=== Activity ===
Write out every line below that contains "wrist".

--------------------

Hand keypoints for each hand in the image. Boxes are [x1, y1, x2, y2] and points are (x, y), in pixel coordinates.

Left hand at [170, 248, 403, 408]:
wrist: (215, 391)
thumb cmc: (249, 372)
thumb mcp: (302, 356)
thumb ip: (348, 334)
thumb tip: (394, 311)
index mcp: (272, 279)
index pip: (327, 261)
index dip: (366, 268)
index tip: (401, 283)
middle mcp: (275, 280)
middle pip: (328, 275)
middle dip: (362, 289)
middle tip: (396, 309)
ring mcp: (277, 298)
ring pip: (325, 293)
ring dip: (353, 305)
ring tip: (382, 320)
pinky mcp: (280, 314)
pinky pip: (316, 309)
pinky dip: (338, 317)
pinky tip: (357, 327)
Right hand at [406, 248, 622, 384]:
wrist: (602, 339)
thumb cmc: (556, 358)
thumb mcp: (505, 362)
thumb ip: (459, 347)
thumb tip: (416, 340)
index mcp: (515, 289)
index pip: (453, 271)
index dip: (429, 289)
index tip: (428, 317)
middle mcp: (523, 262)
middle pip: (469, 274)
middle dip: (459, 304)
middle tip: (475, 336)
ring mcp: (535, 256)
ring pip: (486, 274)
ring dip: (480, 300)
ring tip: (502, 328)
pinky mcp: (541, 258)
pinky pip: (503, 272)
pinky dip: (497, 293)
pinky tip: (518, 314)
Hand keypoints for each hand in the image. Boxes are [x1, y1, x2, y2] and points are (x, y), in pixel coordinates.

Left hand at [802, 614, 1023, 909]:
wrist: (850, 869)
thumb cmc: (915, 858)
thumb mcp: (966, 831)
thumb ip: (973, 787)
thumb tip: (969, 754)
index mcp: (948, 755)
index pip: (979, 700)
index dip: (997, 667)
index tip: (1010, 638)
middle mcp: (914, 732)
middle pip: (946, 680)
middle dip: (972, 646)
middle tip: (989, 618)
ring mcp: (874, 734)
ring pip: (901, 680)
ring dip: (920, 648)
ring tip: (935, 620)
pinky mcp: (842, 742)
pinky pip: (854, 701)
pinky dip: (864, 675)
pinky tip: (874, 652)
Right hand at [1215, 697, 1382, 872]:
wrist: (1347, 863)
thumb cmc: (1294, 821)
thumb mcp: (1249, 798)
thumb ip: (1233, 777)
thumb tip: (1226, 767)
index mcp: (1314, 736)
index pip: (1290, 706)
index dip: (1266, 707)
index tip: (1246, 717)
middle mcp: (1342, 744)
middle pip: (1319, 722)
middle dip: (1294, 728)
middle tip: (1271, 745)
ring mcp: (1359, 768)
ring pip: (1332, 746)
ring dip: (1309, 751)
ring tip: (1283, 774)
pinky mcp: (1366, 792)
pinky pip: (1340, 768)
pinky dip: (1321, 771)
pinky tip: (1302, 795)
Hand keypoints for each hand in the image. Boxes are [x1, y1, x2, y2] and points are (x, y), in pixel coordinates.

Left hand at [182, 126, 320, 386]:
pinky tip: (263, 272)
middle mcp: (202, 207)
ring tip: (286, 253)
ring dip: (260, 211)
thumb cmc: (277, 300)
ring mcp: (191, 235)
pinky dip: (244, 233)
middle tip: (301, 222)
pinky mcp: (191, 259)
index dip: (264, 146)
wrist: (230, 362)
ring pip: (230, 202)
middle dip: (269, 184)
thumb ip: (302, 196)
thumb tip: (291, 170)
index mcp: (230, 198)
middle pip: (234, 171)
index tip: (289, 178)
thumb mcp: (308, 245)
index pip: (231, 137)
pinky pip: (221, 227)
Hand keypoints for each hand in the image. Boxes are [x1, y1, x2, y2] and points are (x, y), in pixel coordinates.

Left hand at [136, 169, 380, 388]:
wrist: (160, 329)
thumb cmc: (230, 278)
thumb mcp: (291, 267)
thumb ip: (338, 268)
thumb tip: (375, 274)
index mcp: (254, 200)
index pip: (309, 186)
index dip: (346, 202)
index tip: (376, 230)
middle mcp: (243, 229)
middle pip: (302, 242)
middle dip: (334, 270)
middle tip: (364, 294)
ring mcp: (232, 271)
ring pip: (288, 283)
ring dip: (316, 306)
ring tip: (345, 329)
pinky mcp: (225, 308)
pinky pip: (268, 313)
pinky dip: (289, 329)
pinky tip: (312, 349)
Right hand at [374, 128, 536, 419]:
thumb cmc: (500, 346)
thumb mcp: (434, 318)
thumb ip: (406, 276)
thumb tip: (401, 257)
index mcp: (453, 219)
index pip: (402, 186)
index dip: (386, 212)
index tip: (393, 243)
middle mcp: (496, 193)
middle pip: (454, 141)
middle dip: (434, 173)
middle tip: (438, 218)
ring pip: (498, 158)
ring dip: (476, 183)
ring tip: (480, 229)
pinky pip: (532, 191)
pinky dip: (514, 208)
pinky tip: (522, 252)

--------------------

=== Solution for this exercise ===
wrist: (215, 391)
wrist: (602, 339)
wrist: (850, 869)
wrist: (1347, 863)
wrist: (230, 362)
wrist: (160, 329)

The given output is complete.